__Transcribed page contents__:
>>>

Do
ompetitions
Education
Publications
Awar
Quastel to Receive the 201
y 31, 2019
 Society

<<<
>>>

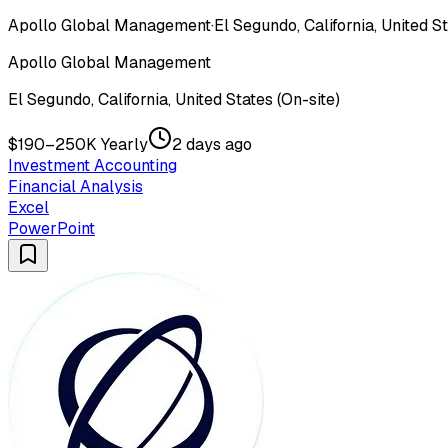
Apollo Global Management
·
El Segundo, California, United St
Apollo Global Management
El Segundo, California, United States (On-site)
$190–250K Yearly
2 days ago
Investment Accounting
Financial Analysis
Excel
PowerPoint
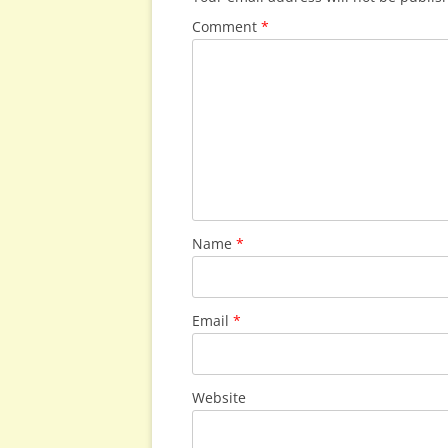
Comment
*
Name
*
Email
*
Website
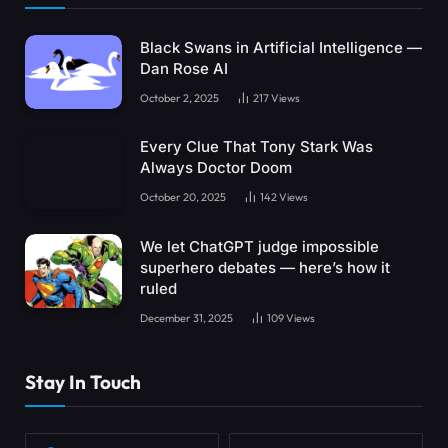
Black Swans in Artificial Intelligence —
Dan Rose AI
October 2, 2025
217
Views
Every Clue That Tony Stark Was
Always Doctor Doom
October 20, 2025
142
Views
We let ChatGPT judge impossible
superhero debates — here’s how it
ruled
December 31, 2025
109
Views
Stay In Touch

<<<

State how many lines of the records above contain the word "California", and give only that number.

2